A recent study conducted by the American Gut Project found that consuming 30 different plants a week is optimal for digestive health. This veggie-packed salad from Lidey Heuck, a Hudson Valley-based recipe developer and New York Times Cooking contributor, covers a third of that amount in just one meal. We can’t think of a more delicious way to eat the rainbow.
Greek Grain Salad
1½ cups faro
2 red bell peppers, cut into ½-inch wide strips
Extra virgin olive oil
2 Tbsp fresh lemon juice
2 Tbsp red wine vinegar
1½ tsp minced garlic (1 large clove)
½ tsp dried oregano
Freshly ground black pepper
1 large English cucumber, halved lengthwise, seeded, and ½-inch diced
1 pint cherry tomatoes, halved lengthwise
¾ cup small-diced red onion
½ cup chopped fresh parsley
½ cup pitted Kalamata olives
8 oz. feta cheese, ½-inch diced
Preheat the oven to 400°F and line a sheet pan with parchment paper.
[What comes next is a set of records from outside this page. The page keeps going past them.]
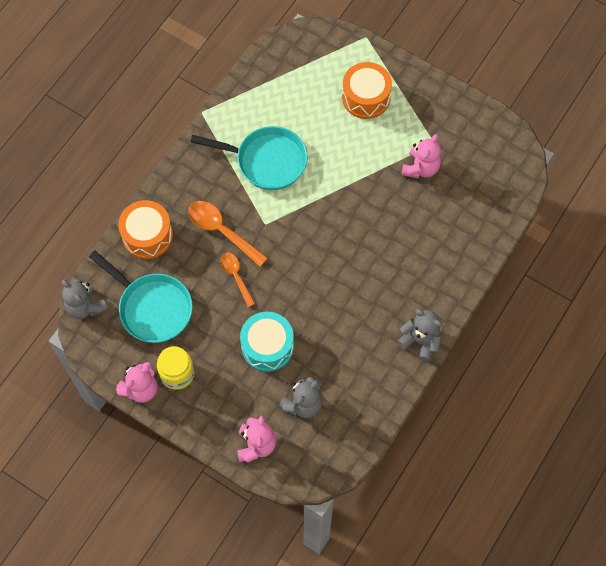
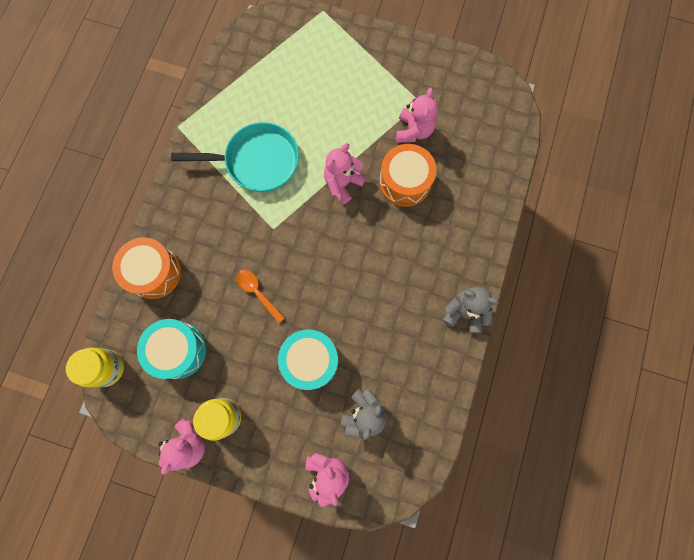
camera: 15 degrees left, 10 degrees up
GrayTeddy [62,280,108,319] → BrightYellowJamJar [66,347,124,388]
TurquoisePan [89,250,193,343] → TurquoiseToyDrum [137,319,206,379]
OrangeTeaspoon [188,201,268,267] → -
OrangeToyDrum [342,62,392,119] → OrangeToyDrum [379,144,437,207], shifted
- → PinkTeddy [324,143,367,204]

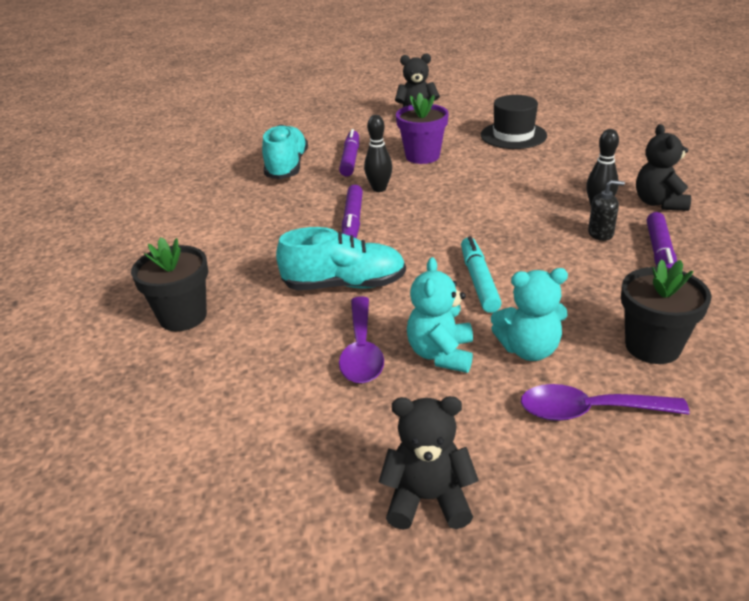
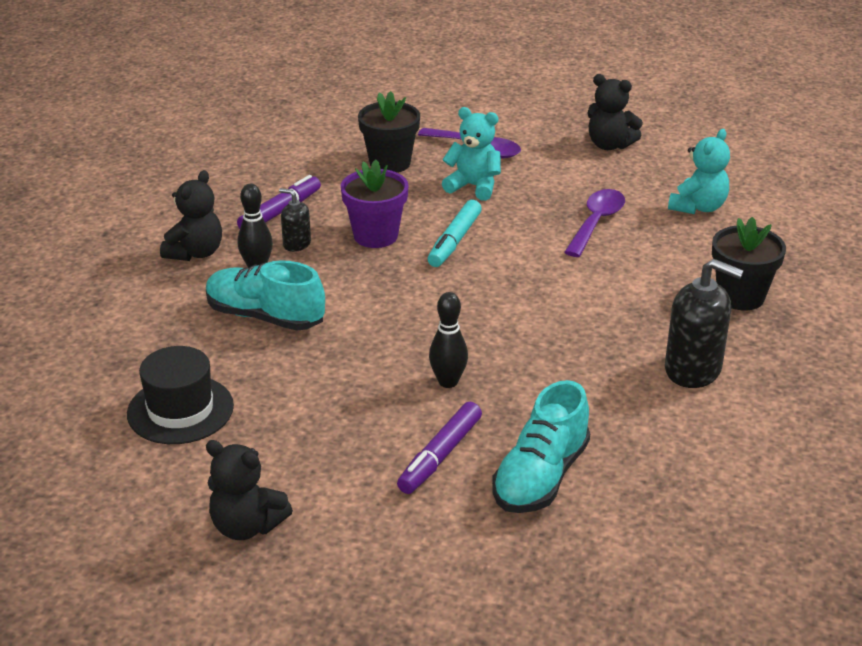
camera: 155 degrees left, 0 degrees up
TurquoiseSneaker [276,227,406,290] → TurquoiseSneaker [206,260,325,331], shifted
VioletMarker [342,185,363,238] → -
VioletFlowerPot [396,93,449,164] → VioletFlowerPot [341,160,409,248], shifted
TurquoiseTeddy [407,257,473,373] → TurquoiseTeddy [668,129,730,214], shifted
- → EbonyPumpBottle [665,259,744,388]

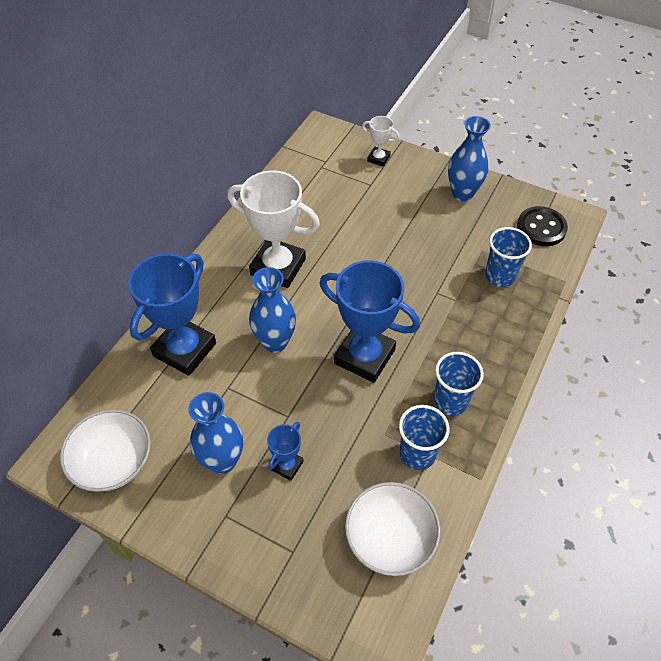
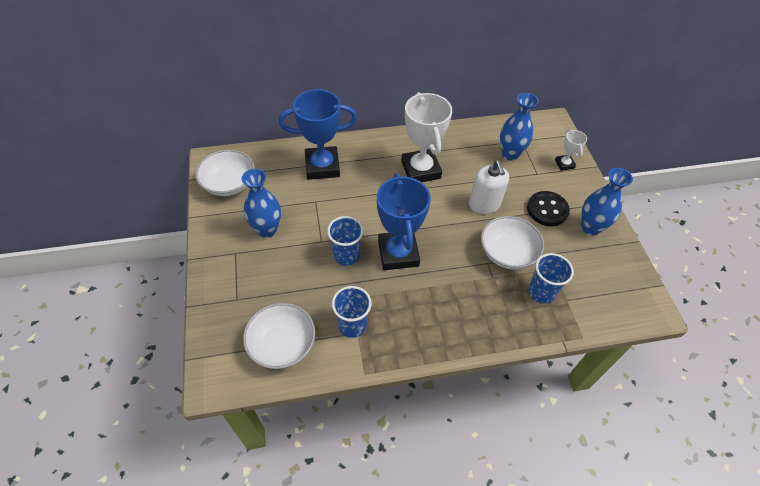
camera: 50 degrees right, 0 degrees up
CobaltVase [249,267,296,353] → CobaltVase [500,93,538,161], shifted
CobaltPrizeCup [267,422,304,481] → -
CobaltBeaker [434,352,484,416] → CobaltBeaker [327,216,364,266], shifted
EbonyShirtButton [517,206,568,246] → EbonyShirtButton [527,191,570,226], shifted
- → PureWhitePumpBottle [469,160,509,214]
- → PureWhiteServingBowl [481,216,544,270]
In a large saucepan, combine the farro, 4 cups water, and 1 teaspoon salt. Bring to a boil, then lower the heat and simmer, uncovered, for 30 minutes, or until the farro is tender. Drain any remaining liquid and place the farro in a large bowl.
Meanwhile, place the red pepper slices on the prepared sheet pan and toss with 2 teaspoons olive oil and ¼ teaspoon salt. Roast for 20 minutes, turning once halfway through, then set aside to cool. In a small glass measuring cup, whisk together the lemon juice, vinegar, garlic, oregano, 1 teaspoon salt, and ½ teaspoon pepper. Slowly whisk in 3 tablespoons olive oil. Pour the dressing over the hot farro, stir well, and allow to cool to room temperature, stirring occasionally.
Add the roasted peppers, cucumber, tomatoes, red onion, parsley, and olives to the farro. Mix until combined, then gently fold in the feta. Serve immediately or store in the refrigerator, covered, for up to 3 days.